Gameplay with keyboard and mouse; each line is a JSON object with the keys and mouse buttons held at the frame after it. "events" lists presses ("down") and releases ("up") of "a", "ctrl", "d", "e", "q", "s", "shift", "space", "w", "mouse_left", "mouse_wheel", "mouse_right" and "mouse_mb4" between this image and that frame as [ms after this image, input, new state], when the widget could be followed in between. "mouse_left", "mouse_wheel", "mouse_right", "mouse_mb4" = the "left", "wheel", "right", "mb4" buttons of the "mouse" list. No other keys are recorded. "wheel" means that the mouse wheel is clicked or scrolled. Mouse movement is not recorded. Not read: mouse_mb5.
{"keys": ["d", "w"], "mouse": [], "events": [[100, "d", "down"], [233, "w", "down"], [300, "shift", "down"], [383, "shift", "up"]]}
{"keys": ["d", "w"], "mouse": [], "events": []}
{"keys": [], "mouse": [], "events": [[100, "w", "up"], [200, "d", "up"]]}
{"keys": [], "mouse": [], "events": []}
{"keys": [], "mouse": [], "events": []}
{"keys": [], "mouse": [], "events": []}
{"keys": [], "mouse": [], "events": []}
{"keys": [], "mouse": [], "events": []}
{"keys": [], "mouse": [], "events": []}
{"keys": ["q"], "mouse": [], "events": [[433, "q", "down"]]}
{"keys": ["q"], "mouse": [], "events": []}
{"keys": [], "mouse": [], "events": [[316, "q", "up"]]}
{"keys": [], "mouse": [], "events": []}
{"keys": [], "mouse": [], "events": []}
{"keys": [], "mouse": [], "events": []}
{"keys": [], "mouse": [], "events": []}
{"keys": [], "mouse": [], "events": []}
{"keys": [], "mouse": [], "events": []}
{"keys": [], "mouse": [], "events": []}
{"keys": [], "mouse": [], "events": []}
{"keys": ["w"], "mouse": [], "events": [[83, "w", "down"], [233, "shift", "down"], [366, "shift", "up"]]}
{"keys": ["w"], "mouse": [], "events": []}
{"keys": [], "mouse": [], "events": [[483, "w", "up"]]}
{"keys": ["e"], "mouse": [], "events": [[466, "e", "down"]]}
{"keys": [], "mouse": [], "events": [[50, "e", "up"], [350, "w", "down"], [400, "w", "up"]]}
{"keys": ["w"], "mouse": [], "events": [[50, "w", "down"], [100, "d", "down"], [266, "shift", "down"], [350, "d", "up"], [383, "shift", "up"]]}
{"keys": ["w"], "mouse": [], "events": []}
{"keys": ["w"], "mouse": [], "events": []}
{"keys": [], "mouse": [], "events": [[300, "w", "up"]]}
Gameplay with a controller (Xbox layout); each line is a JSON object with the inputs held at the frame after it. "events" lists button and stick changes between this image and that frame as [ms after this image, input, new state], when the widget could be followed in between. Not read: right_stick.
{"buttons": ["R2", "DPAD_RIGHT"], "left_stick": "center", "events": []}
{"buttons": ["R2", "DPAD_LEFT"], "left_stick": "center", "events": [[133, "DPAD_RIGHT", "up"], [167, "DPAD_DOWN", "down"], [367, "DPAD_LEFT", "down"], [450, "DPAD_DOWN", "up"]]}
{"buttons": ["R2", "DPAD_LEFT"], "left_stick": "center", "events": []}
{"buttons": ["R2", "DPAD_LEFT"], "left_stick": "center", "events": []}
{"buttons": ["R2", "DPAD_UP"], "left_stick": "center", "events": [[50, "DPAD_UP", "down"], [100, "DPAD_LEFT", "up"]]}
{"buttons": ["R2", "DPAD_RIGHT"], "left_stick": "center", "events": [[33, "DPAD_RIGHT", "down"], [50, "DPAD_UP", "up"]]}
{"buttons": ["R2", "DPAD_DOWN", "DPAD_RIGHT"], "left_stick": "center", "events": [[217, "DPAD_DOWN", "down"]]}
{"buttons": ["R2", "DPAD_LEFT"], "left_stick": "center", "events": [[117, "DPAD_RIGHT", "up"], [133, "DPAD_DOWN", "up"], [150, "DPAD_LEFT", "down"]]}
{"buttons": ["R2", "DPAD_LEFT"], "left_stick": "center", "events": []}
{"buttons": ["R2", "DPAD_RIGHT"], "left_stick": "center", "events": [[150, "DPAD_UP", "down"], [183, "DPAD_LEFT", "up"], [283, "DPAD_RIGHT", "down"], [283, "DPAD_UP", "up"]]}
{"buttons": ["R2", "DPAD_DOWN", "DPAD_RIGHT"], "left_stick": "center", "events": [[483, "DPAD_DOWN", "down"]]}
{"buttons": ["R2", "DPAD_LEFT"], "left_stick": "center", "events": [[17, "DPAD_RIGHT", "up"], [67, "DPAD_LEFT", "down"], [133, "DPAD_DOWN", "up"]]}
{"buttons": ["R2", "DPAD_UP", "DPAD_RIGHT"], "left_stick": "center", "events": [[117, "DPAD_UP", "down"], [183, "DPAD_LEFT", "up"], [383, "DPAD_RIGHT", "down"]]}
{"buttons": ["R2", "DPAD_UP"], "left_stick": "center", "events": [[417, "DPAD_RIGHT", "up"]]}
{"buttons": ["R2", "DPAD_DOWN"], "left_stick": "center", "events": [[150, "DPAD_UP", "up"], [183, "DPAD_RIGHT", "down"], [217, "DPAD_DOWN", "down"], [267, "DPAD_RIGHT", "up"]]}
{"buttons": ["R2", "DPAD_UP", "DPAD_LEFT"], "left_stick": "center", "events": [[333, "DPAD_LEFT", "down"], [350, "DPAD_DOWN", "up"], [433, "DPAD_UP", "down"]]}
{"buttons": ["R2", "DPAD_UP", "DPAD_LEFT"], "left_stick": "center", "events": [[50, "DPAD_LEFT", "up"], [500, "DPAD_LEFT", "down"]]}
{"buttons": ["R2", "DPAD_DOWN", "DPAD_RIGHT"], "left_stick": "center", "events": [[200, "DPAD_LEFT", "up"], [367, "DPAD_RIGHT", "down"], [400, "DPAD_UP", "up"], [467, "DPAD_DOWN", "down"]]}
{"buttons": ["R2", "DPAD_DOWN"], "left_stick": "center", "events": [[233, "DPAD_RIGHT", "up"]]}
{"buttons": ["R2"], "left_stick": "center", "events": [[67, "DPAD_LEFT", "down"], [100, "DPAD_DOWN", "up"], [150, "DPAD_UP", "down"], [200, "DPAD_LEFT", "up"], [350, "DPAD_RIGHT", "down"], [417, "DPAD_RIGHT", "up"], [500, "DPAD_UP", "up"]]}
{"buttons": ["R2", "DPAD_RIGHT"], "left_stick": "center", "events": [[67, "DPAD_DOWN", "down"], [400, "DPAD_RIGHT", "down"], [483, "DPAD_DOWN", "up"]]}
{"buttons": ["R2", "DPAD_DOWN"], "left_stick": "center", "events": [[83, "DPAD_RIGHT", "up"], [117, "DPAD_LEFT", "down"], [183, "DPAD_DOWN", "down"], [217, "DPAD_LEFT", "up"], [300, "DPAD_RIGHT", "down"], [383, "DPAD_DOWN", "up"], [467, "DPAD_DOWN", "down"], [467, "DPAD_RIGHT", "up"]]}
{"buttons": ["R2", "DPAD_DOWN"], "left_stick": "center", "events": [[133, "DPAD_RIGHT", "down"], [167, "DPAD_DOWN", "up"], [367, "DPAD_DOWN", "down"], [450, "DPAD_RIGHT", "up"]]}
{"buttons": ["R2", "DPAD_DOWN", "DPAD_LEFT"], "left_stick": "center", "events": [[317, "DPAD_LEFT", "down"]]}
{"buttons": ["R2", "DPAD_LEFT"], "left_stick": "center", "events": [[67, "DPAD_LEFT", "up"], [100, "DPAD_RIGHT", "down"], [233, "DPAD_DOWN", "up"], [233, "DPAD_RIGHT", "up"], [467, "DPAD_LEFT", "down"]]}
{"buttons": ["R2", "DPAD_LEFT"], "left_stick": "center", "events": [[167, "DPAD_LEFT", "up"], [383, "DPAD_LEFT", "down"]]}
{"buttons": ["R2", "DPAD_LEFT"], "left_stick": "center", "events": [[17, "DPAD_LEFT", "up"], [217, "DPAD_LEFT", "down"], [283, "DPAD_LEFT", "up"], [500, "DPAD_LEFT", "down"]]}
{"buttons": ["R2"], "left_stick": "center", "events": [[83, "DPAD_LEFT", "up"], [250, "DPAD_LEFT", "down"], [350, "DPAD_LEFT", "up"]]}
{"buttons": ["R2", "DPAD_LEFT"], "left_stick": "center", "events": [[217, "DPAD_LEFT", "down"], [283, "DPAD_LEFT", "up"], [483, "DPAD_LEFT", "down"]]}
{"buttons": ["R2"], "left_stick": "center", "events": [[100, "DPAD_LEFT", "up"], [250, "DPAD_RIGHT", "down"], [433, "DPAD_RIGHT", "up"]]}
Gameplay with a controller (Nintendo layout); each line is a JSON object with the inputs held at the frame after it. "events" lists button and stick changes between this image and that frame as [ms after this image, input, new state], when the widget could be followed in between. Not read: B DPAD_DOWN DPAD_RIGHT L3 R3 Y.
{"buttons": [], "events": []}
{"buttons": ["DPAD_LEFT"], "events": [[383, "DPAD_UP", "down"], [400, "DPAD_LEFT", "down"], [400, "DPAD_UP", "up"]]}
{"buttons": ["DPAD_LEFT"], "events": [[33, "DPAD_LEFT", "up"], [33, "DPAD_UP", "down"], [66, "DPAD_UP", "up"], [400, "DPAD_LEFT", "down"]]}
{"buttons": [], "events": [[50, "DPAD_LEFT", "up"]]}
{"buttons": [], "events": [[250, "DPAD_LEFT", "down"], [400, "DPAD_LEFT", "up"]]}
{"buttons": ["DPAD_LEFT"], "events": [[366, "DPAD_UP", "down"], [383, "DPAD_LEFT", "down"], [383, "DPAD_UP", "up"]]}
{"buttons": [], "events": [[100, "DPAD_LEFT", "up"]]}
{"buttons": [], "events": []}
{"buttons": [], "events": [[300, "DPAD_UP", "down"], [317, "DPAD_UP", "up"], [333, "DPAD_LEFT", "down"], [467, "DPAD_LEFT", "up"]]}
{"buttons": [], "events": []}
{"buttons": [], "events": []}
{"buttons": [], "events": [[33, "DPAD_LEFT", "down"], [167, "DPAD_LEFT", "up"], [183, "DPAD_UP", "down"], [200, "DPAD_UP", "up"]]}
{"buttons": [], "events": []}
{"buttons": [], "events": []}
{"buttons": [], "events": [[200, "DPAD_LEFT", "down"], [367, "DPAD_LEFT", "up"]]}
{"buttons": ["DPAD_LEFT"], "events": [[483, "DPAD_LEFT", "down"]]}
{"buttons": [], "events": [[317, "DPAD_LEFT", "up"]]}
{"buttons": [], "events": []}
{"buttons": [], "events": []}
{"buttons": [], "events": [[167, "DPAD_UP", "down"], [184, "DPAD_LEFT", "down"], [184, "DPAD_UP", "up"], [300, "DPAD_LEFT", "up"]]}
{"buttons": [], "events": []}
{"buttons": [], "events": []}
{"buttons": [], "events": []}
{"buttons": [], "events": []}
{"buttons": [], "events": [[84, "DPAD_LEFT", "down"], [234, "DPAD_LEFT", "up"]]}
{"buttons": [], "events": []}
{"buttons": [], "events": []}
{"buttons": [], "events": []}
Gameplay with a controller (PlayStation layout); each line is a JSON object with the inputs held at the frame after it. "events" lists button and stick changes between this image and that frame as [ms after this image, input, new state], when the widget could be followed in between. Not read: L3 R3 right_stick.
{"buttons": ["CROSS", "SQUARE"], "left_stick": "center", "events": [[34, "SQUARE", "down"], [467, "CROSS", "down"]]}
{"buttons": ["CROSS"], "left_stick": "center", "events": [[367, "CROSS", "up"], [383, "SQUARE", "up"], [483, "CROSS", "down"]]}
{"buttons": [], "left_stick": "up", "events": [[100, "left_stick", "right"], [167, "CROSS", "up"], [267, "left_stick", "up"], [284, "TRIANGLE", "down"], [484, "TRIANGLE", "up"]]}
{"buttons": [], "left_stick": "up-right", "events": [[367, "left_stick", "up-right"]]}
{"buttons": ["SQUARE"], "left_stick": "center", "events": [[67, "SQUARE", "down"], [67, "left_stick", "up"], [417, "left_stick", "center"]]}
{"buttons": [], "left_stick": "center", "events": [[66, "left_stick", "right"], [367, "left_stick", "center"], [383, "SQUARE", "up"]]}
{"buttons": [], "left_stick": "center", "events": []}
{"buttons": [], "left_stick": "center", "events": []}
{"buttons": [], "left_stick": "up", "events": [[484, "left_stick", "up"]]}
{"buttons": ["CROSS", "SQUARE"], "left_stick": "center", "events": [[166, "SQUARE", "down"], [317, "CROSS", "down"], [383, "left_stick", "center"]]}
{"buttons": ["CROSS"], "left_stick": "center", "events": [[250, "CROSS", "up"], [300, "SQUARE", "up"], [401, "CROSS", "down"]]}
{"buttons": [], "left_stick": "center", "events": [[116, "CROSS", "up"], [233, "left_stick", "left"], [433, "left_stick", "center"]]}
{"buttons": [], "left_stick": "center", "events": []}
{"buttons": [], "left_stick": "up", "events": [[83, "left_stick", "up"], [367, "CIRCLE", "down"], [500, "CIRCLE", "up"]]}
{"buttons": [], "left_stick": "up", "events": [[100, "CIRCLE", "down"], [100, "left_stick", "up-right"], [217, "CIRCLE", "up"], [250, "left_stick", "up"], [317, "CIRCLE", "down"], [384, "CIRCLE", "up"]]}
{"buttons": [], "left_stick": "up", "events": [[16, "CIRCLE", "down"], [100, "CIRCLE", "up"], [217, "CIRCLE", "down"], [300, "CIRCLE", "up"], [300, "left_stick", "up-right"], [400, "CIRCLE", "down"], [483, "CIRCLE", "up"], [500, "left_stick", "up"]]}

◇ ◇ ◇

§ **DESCRIPTION OF THE TASK**
Given the data above, which lines hold the string "inputs"? Return them.

§ **WRITTEN SOLUTION**
Gameplay with a controller (Xbox layout); each line is a JSON object with the inputs held at the frame after it. "events" lists button and stick changes between this image and that frame as [ms after this image, input, new state], when the widget could be followed in between. Not read: right_stick.
Gameplay with a controller (Nintendo layout); each line is a JSON object with the inputs held at the frame after it. "events" lists button and stick changes between this image and that frame as [ms after this image, input, new state], when the widget could be followed in between. Not read: B DPAD_DOWN DPAD_RIGHT L3 R3 Y.
Gameplay with a controller (PlayStation layout); each line is a JSON object with the inputs held at the frame after it. "events" lists button and stick changes between this image and that frame as [ms after this image, input, new state], when the widget could be followed in between. Not read: L3 R3 right_stick.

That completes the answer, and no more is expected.